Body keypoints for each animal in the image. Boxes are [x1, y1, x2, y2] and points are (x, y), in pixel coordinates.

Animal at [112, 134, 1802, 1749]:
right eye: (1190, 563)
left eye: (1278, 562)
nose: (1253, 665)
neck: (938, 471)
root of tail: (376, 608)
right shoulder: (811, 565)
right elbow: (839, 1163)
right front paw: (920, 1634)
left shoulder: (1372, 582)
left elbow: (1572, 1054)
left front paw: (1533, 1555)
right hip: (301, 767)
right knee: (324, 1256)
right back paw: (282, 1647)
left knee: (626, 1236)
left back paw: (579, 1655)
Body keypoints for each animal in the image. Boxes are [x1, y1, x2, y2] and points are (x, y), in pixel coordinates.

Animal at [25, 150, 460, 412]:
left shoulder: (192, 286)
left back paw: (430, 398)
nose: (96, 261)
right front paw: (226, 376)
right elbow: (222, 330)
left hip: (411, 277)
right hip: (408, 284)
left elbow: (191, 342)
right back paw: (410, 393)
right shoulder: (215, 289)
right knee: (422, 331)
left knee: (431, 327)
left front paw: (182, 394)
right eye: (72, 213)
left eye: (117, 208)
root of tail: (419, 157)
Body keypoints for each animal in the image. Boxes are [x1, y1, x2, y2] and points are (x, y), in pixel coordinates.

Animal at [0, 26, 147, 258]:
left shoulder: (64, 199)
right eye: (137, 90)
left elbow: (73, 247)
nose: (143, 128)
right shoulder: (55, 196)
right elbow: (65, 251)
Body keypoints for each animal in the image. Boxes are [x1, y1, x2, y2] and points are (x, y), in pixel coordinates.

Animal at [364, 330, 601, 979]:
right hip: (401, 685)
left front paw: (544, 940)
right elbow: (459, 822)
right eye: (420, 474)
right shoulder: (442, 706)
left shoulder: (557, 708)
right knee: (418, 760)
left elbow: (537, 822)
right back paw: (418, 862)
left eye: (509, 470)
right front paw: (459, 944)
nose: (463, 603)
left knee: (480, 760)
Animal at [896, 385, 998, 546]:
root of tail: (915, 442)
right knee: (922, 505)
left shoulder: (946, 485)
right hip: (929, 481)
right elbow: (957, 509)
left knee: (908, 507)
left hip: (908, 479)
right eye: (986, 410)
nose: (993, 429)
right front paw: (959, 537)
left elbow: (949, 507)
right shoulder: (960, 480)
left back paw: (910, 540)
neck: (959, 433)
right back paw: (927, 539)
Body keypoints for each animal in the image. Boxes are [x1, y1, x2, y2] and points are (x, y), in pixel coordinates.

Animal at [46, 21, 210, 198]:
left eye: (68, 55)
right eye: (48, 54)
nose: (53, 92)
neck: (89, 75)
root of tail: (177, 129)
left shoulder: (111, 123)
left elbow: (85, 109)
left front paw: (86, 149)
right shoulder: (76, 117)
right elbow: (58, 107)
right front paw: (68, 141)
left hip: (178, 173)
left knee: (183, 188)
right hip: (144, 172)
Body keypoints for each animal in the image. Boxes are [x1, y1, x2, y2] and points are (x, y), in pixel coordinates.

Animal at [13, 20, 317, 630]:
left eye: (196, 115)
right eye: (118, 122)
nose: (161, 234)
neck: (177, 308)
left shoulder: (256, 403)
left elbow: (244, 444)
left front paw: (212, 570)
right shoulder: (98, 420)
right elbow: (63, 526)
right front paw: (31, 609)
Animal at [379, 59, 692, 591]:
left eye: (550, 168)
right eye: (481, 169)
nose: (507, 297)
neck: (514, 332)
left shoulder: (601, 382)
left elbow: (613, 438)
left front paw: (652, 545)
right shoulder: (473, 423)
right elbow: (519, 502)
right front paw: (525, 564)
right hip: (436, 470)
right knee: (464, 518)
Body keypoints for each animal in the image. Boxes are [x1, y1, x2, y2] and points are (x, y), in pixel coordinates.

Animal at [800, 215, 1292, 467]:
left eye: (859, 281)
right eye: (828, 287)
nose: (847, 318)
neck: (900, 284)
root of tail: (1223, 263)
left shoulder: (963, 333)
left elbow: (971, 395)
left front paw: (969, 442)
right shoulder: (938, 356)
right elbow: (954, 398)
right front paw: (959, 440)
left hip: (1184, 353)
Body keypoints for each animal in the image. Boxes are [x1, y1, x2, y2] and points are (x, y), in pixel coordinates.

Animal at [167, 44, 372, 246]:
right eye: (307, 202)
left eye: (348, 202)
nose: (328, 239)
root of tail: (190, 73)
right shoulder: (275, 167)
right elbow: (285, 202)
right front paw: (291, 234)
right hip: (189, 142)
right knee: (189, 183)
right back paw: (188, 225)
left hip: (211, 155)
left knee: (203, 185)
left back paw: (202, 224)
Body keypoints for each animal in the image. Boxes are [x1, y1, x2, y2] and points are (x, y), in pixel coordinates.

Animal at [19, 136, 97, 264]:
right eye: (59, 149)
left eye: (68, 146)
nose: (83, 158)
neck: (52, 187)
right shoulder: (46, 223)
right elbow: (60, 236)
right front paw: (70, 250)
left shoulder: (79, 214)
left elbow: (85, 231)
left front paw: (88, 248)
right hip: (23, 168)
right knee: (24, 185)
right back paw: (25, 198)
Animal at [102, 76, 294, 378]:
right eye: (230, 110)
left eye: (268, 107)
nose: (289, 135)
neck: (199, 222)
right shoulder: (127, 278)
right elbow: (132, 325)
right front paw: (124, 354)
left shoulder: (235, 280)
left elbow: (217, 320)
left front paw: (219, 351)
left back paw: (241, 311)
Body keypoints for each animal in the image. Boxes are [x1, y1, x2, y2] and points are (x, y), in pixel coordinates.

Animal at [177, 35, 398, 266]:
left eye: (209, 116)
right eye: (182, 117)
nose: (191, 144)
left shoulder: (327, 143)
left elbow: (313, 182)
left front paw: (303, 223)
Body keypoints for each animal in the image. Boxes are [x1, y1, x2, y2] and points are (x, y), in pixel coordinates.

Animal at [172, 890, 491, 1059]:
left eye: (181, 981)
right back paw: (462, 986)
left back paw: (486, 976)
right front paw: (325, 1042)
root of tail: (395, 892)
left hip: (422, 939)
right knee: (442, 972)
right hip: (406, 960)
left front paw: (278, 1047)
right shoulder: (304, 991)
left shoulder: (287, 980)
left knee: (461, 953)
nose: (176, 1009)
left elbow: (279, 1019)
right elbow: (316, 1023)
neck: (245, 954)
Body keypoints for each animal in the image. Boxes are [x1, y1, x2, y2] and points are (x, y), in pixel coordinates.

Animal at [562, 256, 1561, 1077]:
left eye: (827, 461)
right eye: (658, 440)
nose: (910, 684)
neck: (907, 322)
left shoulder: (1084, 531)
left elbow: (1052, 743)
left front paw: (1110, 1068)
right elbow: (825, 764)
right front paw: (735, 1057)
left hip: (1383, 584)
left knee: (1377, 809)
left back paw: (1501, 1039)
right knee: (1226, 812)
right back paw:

_HOW TO COMPLETE THIS TASK_
Print out every record, character for character.

_RESPONSE TO THIS TASK_
Body keypoints for each animal in the image. Boxes are [x1, y1, x2, y2] and points are (x, y), in pixel coordinates.

Animal at [112, 134, 1802, 1749]:
right eye: (1190, 563)
left eye: (1278, 562)
nose: (1253, 665)
neck: (938, 471)
root of tail: (376, 608)
right shoulder: (811, 565)
right elbow: (839, 1163)
right front paw: (920, 1634)
left shoulder: (1372, 582)
left elbow: (1572, 1054)
left front paw: (1533, 1555)
right hip: (301, 767)
right knee: (324, 1256)
right back paw: (282, 1647)
left knee: (626, 1236)
left back paw: (579, 1655)
Body keypoints for each animal in the image. Boxes are [x1, y1, x2, y2] and points are (x, y), in pixel coordinates.

Animal at [25, 150, 460, 412]:
left shoulder: (192, 286)
left back paw: (430, 398)
nose: (96, 261)
right front paw: (226, 376)
right elbow: (222, 330)
left hip: (411, 277)
right hip: (408, 284)
left elbow: (191, 342)
right back paw: (410, 393)
right shoulder: (215, 289)
right knee: (422, 331)
left knee: (431, 327)
left front paw: (182, 394)
right eye: (72, 213)
left eye: (117, 208)
root of tail: (419, 157)
Body keypoints for each animal in the image. Boxes are [x1, y1, x2, y2] and points are (x, y), in pixel coordinates.

Animal at [0, 26, 147, 258]:
left shoulder: (64, 199)
right eye: (137, 90)
left elbow: (73, 247)
nose: (143, 128)
right shoulder: (55, 196)
right elbow: (65, 251)
Body keypoints for each animal in the image. Boxes are [x1, y1, x2, y2] and points are (x, y), in pixel coordinates.

Animal at [364, 330, 601, 979]:
right hip: (401, 685)
left front paw: (544, 940)
right elbow: (459, 822)
right eye: (420, 474)
right shoulder: (442, 706)
left shoulder: (557, 708)
right knee: (418, 760)
left elbow: (537, 822)
right back paw: (418, 862)
left eye: (509, 470)
right front paw: (459, 944)
nose: (463, 603)
left knee: (480, 760)
Animal at [896, 385, 998, 546]:
root of tail: (915, 442)
right knee: (922, 505)
left shoulder: (946, 485)
right hip: (929, 481)
right elbow: (957, 509)
left knee: (908, 507)
left hip: (908, 479)
right eye: (986, 410)
nose: (993, 429)
right front paw: (959, 537)
left elbow: (949, 507)
right shoulder: (960, 480)
left back paw: (910, 540)
neck: (959, 433)
right back paw: (927, 539)
Body keypoints for each animal in the image. Boxes are [x1, y1, x2, y2] and points are (x, y), in pixel coordinates.

Animal at [46, 21, 210, 198]:
left eye: (68, 55)
right eye: (48, 54)
nose: (53, 92)
neck: (89, 75)
root of tail: (177, 129)
left shoulder: (111, 123)
left elbow: (85, 109)
left front paw: (86, 149)
right shoulder: (76, 117)
right elbow: (58, 107)
right front paw: (68, 141)
left hip: (178, 173)
left knee: (183, 188)
right hip: (144, 172)
Body keypoints for each animal in the image. Boxes are [x1, y1, x2, y2] and points are (x, y), in pixel coordinates.

Animal at [13, 20, 317, 630]:
left eye: (196, 115)
right eye: (118, 122)
nose: (161, 234)
neck: (177, 308)
left shoulder: (256, 403)
left elbow: (244, 444)
left front paw: (212, 570)
right shoulder: (98, 420)
right elbow: (63, 526)
right front paw: (31, 609)
Animal at [379, 59, 692, 591]:
left eye: (550, 168)
right eye: (481, 169)
nose: (507, 297)
neck: (514, 332)
left shoulder: (601, 382)
left elbow: (613, 438)
left front paw: (652, 545)
right shoulder: (473, 423)
right elbow: (519, 502)
right front paw: (525, 564)
right hip: (436, 470)
right knee: (464, 518)
Body keypoints for each animal in the image. Boxes are [x1, y1, x2, y2] and points are (x, y), in pixel coordinates.

Animal at [800, 215, 1292, 467]:
left eye: (859, 281)
right eye: (828, 287)
nose: (847, 318)
neck: (900, 284)
root of tail: (1223, 263)
left shoulder: (963, 333)
left elbow: (971, 395)
left front paw: (969, 442)
right shoulder: (938, 356)
right elbow: (954, 398)
right front paw: (959, 440)
left hip: (1184, 353)
Body keypoints for each animal in the image. Boxes are [x1, y1, x2, y2] and points are (x, y), in pixel coordinates.

Animal at [167, 44, 372, 246]:
right eye: (307, 202)
left eye: (348, 202)
nose: (328, 239)
root of tail: (190, 73)
right shoulder: (275, 167)
right elbow: (285, 202)
right front paw: (291, 234)
right hip: (189, 142)
right knee: (189, 183)
right back paw: (188, 225)
left hip: (211, 155)
left knee: (203, 185)
left back paw: (202, 224)
Body keypoints for each animal in the image. Boxes are [x1, y1, x2, y2] and points are (x, y), in pixel coordinates.

Animal at [19, 136, 97, 264]:
right eye: (59, 149)
left eye: (68, 146)
nose: (83, 158)
neck: (52, 187)
right shoulder: (46, 223)
right elbow: (60, 236)
right front paw: (70, 250)
left shoulder: (79, 214)
left elbow: (85, 231)
left front paw: (88, 248)
right hip: (23, 168)
right knee: (24, 185)
right back paw: (25, 198)
Animal at [102, 76, 294, 378]:
right eye: (230, 110)
left eye: (268, 107)
nose: (289, 135)
neck: (199, 222)
right shoulder: (127, 278)
right elbow: (132, 325)
right front paw: (124, 354)
left shoulder: (235, 280)
left elbow: (217, 320)
left front paw: (219, 351)
left back paw: (241, 311)
Body keypoints for each animal in the image. Boxes are [x1, y1, x2, y2] and points are (x, y), in pixel coordinates.

Animal at [177, 35, 398, 266]:
left eye: (209, 116)
right eye: (182, 117)
nose: (191, 144)
left shoulder: (327, 143)
left elbow: (313, 182)
left front paw: (303, 223)
Body keypoints for each animal in the image. Boxes are [x1, y1, x2, y2] and points are (x, y), in pixel coordinates.

Animal at [172, 890, 491, 1059]:
left eye: (181, 981)
right back paw: (462, 986)
left back paw: (486, 976)
right front paw: (325, 1042)
root of tail: (395, 892)
left hip: (422, 939)
right knee: (442, 972)
right hip: (406, 960)
left front paw: (278, 1047)
right shoulder: (304, 991)
left shoulder: (287, 980)
left knee: (461, 953)
nose: (176, 1009)
left elbow: (279, 1019)
right elbow: (316, 1023)
neck: (245, 954)
Body keypoints for each animal in the image. Boxes are [x1, y1, x2, y2] and points are (x, y), in pixel coordinates.

Animal at [562, 256, 1561, 1077]:
left eye: (827, 461)
right eye: (658, 440)
nose: (910, 684)
neck: (907, 322)
left shoulder: (1084, 531)
left elbow: (1052, 743)
left front paw: (1110, 1068)
right elbow: (825, 764)
right front paw: (735, 1057)
left hip: (1383, 584)
left knee: (1377, 809)
left back paw: (1501, 1039)
right knee: (1226, 812)
right back paw:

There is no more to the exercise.